VII. Retention of Title
- Ruff will retain title of the delivered products until all outstanding bills derived from the business relationship with the purchaser have been paid in full.
- If the purchaser is in default of payment, Ruff may prohibit it from disposing of the goods subject to retention of title completely or, at its discretion, in part, e.g. only with regard to selling or further processing, etc.
- If the purchaser meets the objective requirements of the duty to file for insolvency, it shall refrain from disposing of the goods subject to retention of title in any way, without being specifically requested to do so. The purchaser shall report the inventory of goods subject to retention of title to Ruff without undue delay. In this case Ruff is further entitled to rescind the contract and to demand the return of the reserved goods. If the reserved goods have been transformed, processed, intermixed, mingled or combined with other products, then Ruff is entitled to demand their surrender to a trustee; the purchaser is obliged to disclose all co-owners of the reserved goods along with their names or company names, addresses, and co-ownership shares. The same, by analogy, applies to the claims that have been assigned to Ruff in accordance with the previous paragraphs; in addition, the purchaser shall send Ruff the names and addresses of all debtors and a copy of the documents evidencing the claims against them without being specifically requested to do so.
VIII. Ruff’s intangible rights
- None of the provisions contained in these General Terms of Sale and Delivery grants Purchaser a license with respect to patents, brands, know-how or other industrial property rights owned by Ruff. Intellectual property rights in Ruff’s products, as well as other brands, patents, material protected by copyright (including internet content and domain names) and technologies relating to Ruff’s products, are the exclusive property of Ruff. Purchaser shall refrain from engaging in any actions that infringe such proprietary rights owned by Ruff. In particular it must not register intellectual property rights for designations or inventions that are protected by such proprietary rights.
- Purchaser and its employees may use the brands, trade names and other product designations owned by Ruff to the extent such use is necessary for promoting Ruff’s products.
IX. Place of Performance, Place of Jurisdiction and Applicable Law
- The place of performance for delivery and supplementary performance is the respective supplying plant. The place of performance for payment is Regensburg.
- If the purchaser has its registered office in the EU or in the European Economic Area, the exclusive place of jurisdiction shall be at our registered office. However, each party is also free to sue the other party at its general place of jurisdiction.

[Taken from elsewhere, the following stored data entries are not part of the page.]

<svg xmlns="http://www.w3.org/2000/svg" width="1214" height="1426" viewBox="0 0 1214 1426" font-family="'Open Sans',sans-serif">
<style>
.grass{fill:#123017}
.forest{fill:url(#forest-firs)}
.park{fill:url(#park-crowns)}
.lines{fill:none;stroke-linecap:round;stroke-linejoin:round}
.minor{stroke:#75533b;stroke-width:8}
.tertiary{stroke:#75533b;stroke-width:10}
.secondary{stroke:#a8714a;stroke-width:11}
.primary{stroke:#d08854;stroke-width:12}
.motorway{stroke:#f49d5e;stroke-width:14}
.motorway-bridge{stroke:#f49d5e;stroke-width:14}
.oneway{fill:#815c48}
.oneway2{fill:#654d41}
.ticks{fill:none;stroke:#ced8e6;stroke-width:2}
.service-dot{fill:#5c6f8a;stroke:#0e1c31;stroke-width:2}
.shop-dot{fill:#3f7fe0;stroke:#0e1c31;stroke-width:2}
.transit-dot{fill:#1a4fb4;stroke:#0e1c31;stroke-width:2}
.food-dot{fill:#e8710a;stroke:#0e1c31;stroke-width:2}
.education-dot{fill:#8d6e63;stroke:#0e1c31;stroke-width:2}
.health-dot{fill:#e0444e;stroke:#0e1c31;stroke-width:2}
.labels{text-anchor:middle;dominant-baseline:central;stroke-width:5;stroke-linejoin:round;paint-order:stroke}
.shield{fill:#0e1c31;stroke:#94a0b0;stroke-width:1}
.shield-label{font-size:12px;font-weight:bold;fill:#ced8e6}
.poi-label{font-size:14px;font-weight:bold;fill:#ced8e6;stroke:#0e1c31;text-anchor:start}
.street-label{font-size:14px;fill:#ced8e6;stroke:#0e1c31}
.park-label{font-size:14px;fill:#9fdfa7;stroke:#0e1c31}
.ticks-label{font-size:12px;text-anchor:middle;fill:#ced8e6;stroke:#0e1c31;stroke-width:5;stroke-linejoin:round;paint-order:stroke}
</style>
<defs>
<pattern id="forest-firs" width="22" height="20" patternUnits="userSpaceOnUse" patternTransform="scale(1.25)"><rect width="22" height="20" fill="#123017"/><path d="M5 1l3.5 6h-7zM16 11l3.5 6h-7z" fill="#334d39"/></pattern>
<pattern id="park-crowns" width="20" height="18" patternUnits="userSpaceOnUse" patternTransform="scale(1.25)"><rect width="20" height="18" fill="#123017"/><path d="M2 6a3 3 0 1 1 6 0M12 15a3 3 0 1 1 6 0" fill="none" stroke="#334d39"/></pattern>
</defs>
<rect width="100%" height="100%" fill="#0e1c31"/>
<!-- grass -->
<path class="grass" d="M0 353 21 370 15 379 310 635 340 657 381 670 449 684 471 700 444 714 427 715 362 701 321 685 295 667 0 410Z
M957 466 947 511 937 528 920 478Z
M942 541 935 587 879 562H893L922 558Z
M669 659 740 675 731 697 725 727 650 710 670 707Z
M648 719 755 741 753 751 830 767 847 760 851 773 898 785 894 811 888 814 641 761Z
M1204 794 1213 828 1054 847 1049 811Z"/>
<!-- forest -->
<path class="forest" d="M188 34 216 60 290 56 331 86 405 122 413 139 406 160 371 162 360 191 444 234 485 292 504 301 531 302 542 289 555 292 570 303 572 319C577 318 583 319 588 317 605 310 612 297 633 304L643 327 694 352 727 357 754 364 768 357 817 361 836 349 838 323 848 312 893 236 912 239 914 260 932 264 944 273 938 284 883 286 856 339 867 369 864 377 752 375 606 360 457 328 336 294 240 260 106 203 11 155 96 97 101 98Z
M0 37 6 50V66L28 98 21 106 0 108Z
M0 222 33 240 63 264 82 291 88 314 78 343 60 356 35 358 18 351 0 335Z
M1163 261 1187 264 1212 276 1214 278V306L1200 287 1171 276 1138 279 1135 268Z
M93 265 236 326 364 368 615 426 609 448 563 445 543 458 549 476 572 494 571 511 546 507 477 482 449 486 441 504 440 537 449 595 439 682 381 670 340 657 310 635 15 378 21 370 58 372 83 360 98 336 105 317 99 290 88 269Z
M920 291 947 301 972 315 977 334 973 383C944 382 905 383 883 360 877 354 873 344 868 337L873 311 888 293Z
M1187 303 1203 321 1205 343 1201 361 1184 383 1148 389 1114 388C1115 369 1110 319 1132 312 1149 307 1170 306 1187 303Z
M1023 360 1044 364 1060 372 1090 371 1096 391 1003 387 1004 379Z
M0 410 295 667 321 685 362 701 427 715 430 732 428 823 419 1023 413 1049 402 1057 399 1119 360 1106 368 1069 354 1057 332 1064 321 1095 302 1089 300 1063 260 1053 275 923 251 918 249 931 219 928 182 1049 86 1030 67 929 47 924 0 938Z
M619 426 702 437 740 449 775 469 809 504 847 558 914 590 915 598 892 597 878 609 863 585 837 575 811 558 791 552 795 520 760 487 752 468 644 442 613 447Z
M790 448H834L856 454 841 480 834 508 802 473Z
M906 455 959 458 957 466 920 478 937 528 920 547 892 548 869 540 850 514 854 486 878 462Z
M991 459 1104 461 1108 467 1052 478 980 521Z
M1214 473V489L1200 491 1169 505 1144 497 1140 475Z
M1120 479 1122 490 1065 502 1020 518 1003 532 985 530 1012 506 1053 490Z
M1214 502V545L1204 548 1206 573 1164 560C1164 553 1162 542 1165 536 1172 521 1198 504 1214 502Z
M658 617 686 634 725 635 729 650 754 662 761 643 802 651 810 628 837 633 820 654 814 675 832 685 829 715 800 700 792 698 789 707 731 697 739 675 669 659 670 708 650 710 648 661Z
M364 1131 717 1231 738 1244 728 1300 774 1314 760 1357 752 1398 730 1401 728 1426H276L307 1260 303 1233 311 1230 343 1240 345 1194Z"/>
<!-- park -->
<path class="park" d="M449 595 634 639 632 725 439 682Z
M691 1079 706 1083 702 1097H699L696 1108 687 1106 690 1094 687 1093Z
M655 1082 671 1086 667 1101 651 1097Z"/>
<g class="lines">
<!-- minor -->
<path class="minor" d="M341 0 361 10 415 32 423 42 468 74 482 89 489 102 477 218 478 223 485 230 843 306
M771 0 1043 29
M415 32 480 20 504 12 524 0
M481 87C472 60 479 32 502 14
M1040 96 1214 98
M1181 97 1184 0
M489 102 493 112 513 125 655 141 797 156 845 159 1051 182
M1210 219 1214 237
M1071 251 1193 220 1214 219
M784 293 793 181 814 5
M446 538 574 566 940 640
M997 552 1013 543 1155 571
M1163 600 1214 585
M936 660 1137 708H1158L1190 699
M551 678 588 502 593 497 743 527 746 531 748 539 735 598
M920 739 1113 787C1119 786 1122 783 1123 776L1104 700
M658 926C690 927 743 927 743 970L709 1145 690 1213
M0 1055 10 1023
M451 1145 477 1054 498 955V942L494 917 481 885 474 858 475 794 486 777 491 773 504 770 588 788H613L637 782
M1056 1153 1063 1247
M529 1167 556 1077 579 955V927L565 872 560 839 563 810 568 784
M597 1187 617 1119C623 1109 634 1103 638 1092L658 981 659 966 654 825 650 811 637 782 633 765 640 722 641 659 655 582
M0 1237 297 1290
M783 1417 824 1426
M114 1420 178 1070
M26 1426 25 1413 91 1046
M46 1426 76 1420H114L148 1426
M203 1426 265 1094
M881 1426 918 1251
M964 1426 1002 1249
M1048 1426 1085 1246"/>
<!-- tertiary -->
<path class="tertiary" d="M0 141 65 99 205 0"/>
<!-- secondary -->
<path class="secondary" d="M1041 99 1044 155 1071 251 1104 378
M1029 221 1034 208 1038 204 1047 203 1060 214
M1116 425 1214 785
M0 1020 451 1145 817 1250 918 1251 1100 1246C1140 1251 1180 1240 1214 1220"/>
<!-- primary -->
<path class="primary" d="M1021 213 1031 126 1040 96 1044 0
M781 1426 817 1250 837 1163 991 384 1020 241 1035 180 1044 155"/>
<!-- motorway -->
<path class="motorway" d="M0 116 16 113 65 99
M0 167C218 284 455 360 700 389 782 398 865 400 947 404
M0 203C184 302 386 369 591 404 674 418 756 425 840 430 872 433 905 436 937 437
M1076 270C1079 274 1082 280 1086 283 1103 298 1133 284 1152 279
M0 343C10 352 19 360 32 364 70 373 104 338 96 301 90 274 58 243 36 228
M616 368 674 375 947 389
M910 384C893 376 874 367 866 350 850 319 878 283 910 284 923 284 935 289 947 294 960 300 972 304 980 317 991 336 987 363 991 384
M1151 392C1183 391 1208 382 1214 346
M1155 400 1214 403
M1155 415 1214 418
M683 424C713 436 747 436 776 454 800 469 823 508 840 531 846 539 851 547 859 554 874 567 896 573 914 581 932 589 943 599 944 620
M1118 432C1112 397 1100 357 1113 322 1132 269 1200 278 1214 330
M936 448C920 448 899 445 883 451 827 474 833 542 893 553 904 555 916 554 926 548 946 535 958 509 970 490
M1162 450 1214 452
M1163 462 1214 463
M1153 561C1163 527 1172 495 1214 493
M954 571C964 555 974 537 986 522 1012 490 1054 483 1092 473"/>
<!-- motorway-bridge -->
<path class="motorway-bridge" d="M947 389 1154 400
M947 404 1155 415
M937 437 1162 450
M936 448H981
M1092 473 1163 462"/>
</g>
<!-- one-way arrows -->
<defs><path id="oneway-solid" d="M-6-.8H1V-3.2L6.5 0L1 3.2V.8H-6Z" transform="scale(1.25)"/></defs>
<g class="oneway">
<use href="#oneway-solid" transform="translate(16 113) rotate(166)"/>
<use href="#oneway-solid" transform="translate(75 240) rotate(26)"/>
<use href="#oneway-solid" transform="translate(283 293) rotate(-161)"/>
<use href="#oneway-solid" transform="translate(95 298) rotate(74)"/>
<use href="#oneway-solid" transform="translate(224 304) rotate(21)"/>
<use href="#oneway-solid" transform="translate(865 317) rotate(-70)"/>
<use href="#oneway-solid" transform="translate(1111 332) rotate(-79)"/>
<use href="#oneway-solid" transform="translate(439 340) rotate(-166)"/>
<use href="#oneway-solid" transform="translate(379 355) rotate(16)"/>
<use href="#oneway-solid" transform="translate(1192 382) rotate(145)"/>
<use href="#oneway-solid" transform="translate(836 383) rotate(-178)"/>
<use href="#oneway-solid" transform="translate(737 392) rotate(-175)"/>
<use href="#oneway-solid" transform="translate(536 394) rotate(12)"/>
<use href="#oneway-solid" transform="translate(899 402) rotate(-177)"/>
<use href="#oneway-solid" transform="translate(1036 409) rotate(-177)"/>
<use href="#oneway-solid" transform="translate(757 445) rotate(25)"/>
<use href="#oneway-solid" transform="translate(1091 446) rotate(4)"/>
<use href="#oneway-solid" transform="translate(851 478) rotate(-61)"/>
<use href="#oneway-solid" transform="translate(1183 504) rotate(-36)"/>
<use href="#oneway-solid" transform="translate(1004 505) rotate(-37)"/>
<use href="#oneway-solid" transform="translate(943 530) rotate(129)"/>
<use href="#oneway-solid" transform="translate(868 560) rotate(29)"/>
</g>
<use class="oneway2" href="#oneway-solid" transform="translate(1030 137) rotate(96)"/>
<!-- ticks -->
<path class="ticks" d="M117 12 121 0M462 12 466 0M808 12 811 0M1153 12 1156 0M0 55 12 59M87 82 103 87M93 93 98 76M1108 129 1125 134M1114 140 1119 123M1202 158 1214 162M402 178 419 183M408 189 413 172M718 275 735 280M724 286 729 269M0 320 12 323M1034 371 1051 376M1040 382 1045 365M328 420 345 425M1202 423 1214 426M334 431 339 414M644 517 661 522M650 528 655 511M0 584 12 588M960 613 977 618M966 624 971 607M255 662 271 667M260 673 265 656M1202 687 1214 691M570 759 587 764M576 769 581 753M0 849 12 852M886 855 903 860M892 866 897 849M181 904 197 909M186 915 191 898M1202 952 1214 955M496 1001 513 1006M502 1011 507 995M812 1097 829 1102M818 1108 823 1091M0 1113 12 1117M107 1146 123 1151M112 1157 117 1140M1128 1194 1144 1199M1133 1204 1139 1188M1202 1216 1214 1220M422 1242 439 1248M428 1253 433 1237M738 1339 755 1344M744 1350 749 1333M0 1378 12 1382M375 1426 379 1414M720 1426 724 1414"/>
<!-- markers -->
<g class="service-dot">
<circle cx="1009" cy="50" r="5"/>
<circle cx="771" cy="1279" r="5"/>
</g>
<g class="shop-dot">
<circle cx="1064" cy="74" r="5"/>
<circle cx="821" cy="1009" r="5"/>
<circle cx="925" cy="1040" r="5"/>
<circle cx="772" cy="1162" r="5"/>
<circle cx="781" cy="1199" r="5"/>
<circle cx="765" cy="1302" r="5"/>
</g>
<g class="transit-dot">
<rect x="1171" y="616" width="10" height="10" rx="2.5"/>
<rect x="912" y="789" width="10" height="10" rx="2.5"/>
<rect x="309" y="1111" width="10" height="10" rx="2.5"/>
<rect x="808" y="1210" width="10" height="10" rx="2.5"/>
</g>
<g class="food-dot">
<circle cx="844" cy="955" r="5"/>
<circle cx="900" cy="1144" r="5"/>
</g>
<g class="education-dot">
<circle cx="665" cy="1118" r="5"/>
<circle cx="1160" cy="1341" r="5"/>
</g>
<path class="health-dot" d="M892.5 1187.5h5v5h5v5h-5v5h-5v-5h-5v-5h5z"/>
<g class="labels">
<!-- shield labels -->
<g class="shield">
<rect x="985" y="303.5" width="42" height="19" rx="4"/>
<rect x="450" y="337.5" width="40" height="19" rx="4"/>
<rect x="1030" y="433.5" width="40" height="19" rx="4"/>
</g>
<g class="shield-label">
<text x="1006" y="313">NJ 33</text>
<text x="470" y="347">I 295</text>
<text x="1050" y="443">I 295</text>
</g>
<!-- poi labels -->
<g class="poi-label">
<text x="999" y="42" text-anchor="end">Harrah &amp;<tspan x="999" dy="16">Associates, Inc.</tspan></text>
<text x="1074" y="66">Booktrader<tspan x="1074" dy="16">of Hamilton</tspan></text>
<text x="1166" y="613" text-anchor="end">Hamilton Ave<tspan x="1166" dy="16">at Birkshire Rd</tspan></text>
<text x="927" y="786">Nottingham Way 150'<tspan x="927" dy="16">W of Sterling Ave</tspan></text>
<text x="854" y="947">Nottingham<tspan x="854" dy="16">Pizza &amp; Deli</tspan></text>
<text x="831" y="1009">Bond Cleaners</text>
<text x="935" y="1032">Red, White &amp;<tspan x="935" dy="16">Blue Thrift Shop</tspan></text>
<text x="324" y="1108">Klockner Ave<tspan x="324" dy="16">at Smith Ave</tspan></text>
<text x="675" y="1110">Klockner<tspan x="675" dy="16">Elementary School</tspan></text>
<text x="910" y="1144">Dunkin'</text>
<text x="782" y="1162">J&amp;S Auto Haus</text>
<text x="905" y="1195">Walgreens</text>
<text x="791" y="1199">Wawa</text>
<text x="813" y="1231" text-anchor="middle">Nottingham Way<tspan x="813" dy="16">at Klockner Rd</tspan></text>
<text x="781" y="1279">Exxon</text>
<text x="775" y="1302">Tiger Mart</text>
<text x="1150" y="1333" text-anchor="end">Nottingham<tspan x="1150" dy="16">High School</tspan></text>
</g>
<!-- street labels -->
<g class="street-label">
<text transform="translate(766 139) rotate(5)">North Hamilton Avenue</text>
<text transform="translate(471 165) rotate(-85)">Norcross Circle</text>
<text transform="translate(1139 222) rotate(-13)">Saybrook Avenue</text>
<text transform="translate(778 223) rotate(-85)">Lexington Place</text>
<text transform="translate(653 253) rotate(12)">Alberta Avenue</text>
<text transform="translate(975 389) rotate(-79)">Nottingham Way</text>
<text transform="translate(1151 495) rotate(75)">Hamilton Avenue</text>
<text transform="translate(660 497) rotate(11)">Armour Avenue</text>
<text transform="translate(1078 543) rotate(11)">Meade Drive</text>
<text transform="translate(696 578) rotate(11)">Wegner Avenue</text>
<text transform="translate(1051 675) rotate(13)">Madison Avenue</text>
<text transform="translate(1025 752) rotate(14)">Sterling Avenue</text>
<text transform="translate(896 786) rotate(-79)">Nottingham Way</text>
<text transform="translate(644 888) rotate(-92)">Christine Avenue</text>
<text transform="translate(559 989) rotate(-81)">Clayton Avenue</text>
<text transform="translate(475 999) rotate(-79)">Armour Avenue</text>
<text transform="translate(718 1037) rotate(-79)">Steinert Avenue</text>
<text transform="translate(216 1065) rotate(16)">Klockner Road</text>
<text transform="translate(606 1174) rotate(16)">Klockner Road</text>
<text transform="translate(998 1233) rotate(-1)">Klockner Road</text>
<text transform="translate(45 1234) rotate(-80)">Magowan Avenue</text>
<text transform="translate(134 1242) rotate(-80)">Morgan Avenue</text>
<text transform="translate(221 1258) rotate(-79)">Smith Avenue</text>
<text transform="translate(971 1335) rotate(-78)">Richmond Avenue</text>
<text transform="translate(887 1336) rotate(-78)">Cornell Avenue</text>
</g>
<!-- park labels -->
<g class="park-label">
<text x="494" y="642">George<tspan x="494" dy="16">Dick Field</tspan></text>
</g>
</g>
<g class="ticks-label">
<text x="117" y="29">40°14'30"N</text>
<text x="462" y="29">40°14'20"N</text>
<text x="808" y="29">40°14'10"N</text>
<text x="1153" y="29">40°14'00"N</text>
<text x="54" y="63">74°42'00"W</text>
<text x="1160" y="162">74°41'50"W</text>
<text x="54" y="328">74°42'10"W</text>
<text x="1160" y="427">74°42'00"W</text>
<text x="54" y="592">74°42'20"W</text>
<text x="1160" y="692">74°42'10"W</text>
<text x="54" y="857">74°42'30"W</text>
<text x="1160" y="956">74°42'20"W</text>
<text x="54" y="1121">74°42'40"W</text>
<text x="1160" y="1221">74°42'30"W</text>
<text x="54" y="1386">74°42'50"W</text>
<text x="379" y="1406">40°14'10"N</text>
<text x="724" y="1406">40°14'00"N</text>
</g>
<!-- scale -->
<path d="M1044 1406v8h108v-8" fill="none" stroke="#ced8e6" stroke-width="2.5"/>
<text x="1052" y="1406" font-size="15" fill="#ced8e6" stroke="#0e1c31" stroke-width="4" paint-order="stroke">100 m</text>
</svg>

If the purchaser is domiciled outside the EU and the European Economic Area, the arbitration court of the Hamburg Chamber of Commerce shall have exclusive jurisdiction over all disputes arising from and in connection with the contracts concluded under the terms of these General Terms and Conditions and shall make its final decision to the exclusion of the ordinary proceedings. The place of arbitration shall be Regensburg, the language of the proceedings shall be German. The proceedings and in particular the taking of evidence shall be made in accordance with the Rules of the Court of Arbitration of the Hamburg Chamber of Commerce and the rules of the 10th Book of the Code of Civil Procedure. Procedural principles of common law, such as in particular the submission of documents (so-called document production), shall not apply directly or appropriately. To the extent that one party may have to reimburse the other party for legal fees in connection with the arbitration proceedings, such fees shall be limited to those billable under the German Lawyers’ Fees Act (Rechtsanwaltsvergütungsgesetz – RVG).
- The law of the Federal Republic of Germany shall apply to the exclusion of the UN Convention on Contracts for the International Sale of Goods (CISG).